Antígona morrerá por não desligar-se dos seus; seus laços familiares são muito mais fortes que os de sua cidadania; morre sem himeneu pois não conseguiu abrir-se para o outro, para Eros, na observação de Vernant. Eros e Dionísio são desprezados por Antígona, mas não somente por ela, também por Creonte, que pagará pela consequência de seus atos.
Entra em cena Tirésias, o “vidente cego”: “Creonte, é preciso que saibas que a Fortuna te colocou novamente sob o fio da navalha… uma desgraça, por culpa tua, ameaça a cidade. Os altares estão repletos dos restos mortais que os animais arrancaram do filho de Édipo. Pense nestes presságios. O erro é comum a todos os homens; mas quando se cometeu uma falta, persistir no mal em vez de remediá-lo é atitude de um desgraçado e insensato. A teimosia é mãe da estupidez… Que valor há em matar um morto pela segunda vez?”
Atitude semelhante à de Édipo no passado, é a assumida por Creonte. Duvida do oráculo e acusa Tiréias ou por haver-se deixado subornar ou de estar demente. Tirésias faz sua previsão oracular: “Um herdeiro do teu sangue pagará por esta morte, pois condenaste um ser que vivia na superfície a viver em um sepulcro e aquele que está morto, a viver na superfície.”
Finalmente, o rei sente-se abalar em suas “certezas” e readquirindo consciência de suas ações intempestivas pergunta pela primeira vez ao coro, que representa os cidadãos, o que deve fazer.

> **Material fornecido**
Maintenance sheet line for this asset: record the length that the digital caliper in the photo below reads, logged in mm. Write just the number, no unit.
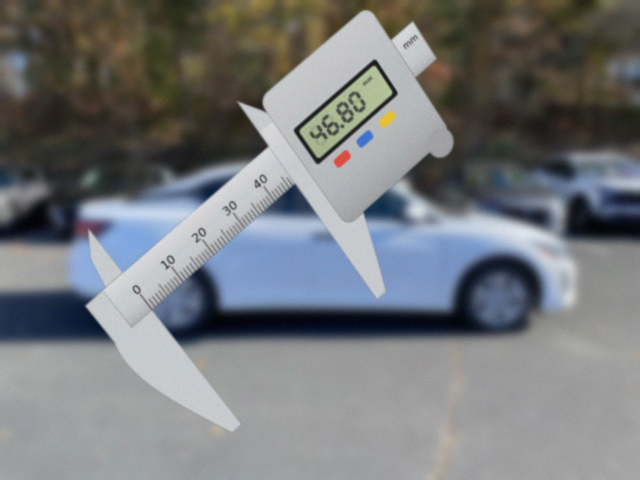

> **Objetivo da tarefa**
Liste todas as ações que o texto sobre Antígona atribui a Creonte no trecho que vai de "Atitude semelhante à de Édipo" até o final.

> **Sua resposta**
- Assume atitude semelhante à de Édipo no passado.
- Duvida do oráculo.
- Acusa Tirésias de ter-se deixado subornar ou de estar demente.
- Sente-se abalar em suas "certezas".
- Readquire consciência de suas ações intempestivas.
- Pergunta pela primeira vez ao coro, que representa os cidadãos, o que deve fazer.